There is beer everywhere. Waiting in the ferry terminal the kiosk where I buy my morning coffee and bagel has draught Budweiser and Lagunitas IPA.
It’s a pleasant trip over the water to Staten Island, on the incongruously communistic free, municipally-owned ferry, which takes you to and from the heart of global capitalism in Manhattan. While the Staten Island Ferry is one of the iconic journeys in a city stuffed with icons, the island itself is known as “the forgotten borough”.
One of the newest breweries in NYC, and the only one on the island, is Flagship which has just celebrated its first birthday. Its slogan is “Unforgettable beer brewed in the forgotten borough” – but it wasn’t that which caught my attention. In the first instance it was because they brew a couple of British styles: wee heavy and dark mild, which I found intriguing.
Finding the brewery couldn’t be easier: take the train one stop from the ferry terminal and the brewery is across the street. It’s a baking hot day and a whiff of fermenting spent grain across the yard doesn’t put me off.
Brewery boss Jay is kind enough to show me around and let me taste some beers. He’s keen to talk about their lager, which they have just started brewing. Jay was in sales before starting the brewery, so ought to have an idea what will sell. They were very eager to bring a lager to market, because New York is lager town, he tells me. I am reminded again of that Yuengling–Brooklyn lineage (and the more beer I drink here, the more convinced I am that Jay is right).
While Flagship are already selling everything they produce, it’s only been recently that they have been able to tie up tanks for the required fermentation and conditioning time for a lager. On tasting it, it’s smashing. The best way I can describe it is to tell you to imagine if Brooklyn Lager had all European hops instead of Cascade. It’s a creamy, amber lager with satisfying bitterness and a herbal noble hop aroma.

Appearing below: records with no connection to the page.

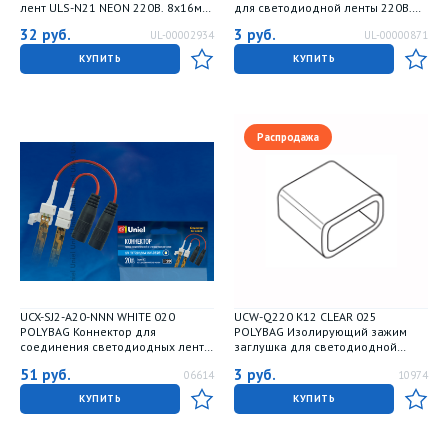
лент ULS-N21 NEON 220В. 8x16мм.
для светодиодной ленты 220В.
Цвет белый. 25 штук в пакете. TM
14-16х7мм. цвет прозрачный. 25
32
руб.
3
руб.
UL-00002934
UL-00000871
Uniel
штук в пакете. TM Uniel
КУПИТЬ
КУПИТЬ
Распродажа
UCX-SJ2-A20-NNN WHITE 020
UCW-Q220 K12 CLEAR 025
POLYBAG Коннектор для
POLYBAG Изолирующий зажим
соединения светодиодных лент
заглушка для светодиодной
28353528. с адаптером. 2
ленты 5050. 12-14 мм. цвет
51
руб.
3
руб.
06614
10974
контакта. IP20. Белый. 20 штук в
прозрачный. 25 штук в пакете
пакете. TM Uniel
КУПИТЬ
КУПИТЬ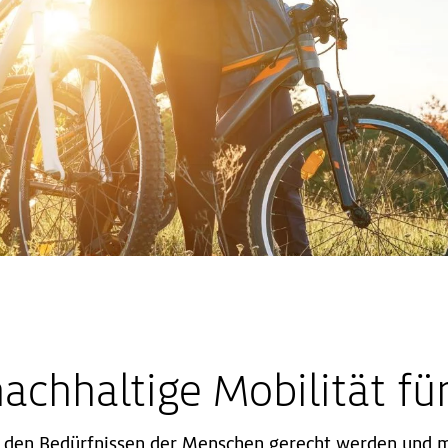
achhaltige Mobilität für
s den Bedürfnissen der Menschen gerecht werden und m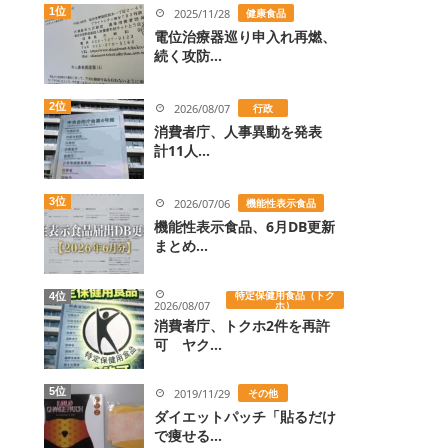
1位
2025/11/28
健康食品
電位治療器巡り申入れ再燃、
続く攻防...
2位
2026/08/07
行政
消費者庁、人事異動を発表
計11人...
3位
2026/07/06
機能性表示食品
機能性表示食品、6月DB更新
まとめ...
特定保健用食品（トク
4位
2026/08/07
ホ）
消費者庁、トクホ2件を再許
可 ヤク...
5位
2019/11/29
その他
ダイエットパッチ「貼るだけ
で痩せる...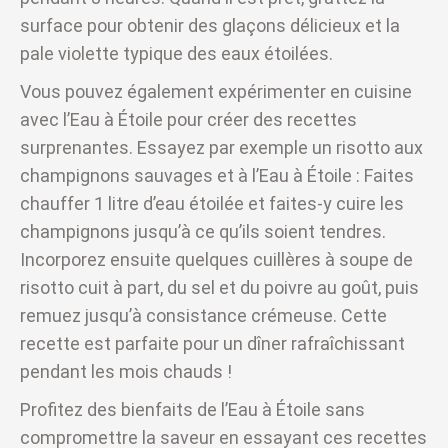
surface pour obtenir des glaçons délicieux et la
pale violette typique des eaux étoilées.
Vous pouvez également expérimenter en cuisine
avec l’Eau à Étoile pour créer des recettes
surprenantes. Essayez par exemple un risotto aux
champignons sauvages et à l’Eau à Étoile : Faites
chauffer 1 litre d’eau étoilée et faites-y cuire les
champignons jusqu’à ce qu’ils soient tendres.
Incorporez ensuite quelques cuillères à soupe de
risotto cuit à part, du sel et du poivre au goût, puis
remuez jusqu’à consistance crémeuse. Cette
recette est parfaite pour un dîner rafraîchissant
pendant les mois chauds !
Profitez des bienfaits de l’Eau à Étoile sans
compromettre la saveur en essayant ces recettes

Pale Ale is the beer which sells most in the other boroughs of New York City and the first to be bottled. This is, I think, the very first batch off the new packaging line – the bottles have no labels yet. It’s a tasty beer with maybe a slightly rough bitterness to it, made with seven types of C-hops and Mosaic. In addition to the up-front hoppiness, it’s chewy and biscuity. No murk here either.
Obviously I have to taste the Wee Heavy: a very heavy roast barley and hop bitterness, chewy too and drinkable enough for the 8% abv to get you into trouble. Not much like any Scottish wee heavy I’ve tried, but a tasty beer nonetheless.
It’s so hot waiting for the train back that I’m tempted to break into my six-pack. By the time I return to South Ferry it’s definitely time for a beer. The Fraunces Tavern is a tourist attraction in its own right, having been headquarters for various pre- and post-revolutionary organisations in the 18th century. Trying to get a small glass of the 6.8% Ommegang Fleur de Houblon, though, is futile – it’s only sold in pints. I have to chuckle to myself, remembering that most British pubs would probably do the opposite and insist on only serving a beer of that strength in halves. The beer is spicy and citrussy with that musty bitterness that comes from hopping up a wheat beer.
I saw a lot more cask beer in New York than I was expecting to, but didn’t get to drink much. In the case of the Fraunces Tavern, I really want to try the Bronx Pale Ale from the cask, but it’s not on. Just as well as a second pint at 6.3%, in this heat, would not be the best idea.
I find more cask at the well-known Ginger Man bar: KelSo Pale Ale, which has a high bitterness and splendidly flowery, geranium-like hop aroma.
I read a lot of curmudgeonly complaints about American cask beer. The main issue traditionalists have with it is the practice that American brewers have developed of adding not just hops, but fruit, chocolate, cake and other additional flavourings to the cask. Indeed, sometimes it seems that “cask” in the US means, in one sense, the same as “craft” in Britain: an opportunity to add a load of weird stuff to your beer post-fermentation.
I don’t see why US cask beer should have to be a carbon copy of British cask beer, though, and the other cask beer the Ginger Man serves up has, if anything, the opposite issue. It is almost too much like an English beer. More English-tasting than a lot of English beer, Sly Fox Chester County Bitter has minty bitterness and creme brulee sweetness, like an old-school country bitter from Wadworth’s or somewhere. While I am sure the temperature is within the approved range, New York in summer is quite a bit hotter than most places in Britain ever get, and I don’t think the beer would be hurt by being a bit colder.